(Data entries)
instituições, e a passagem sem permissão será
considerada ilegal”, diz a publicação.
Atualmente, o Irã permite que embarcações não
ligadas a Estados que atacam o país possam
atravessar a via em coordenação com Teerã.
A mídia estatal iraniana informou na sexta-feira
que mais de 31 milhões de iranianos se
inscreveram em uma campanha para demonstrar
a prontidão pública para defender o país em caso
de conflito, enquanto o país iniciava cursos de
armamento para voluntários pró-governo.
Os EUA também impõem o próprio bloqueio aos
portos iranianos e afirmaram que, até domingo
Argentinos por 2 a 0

* TASK GOAL
Can you reproduce every line of the records above, word for word?

* REPLY
instituições, e a passagem sem permissão será
considerada ilegal”, diz a publicação.
Atualmente, o Irã permite que embarcações não
ligadas a Estados que atacam o país possam
atravessar a via em coordenação com Teerã.
A mídia estatal iraniana informou na sexta-feira
que mais de 31 milhões de iranianos se
inscreveram em uma campanha para demonstrar
a prontidão pública para defender o país em caso
de conflito, enquanto o país iniciava cursos de
armamento para voluntários pró-governo.
Os EUA também impõem o próprio bloqueio aos
portos iranianos e afirmaram que, até domingo
Argentinos por 2 a 0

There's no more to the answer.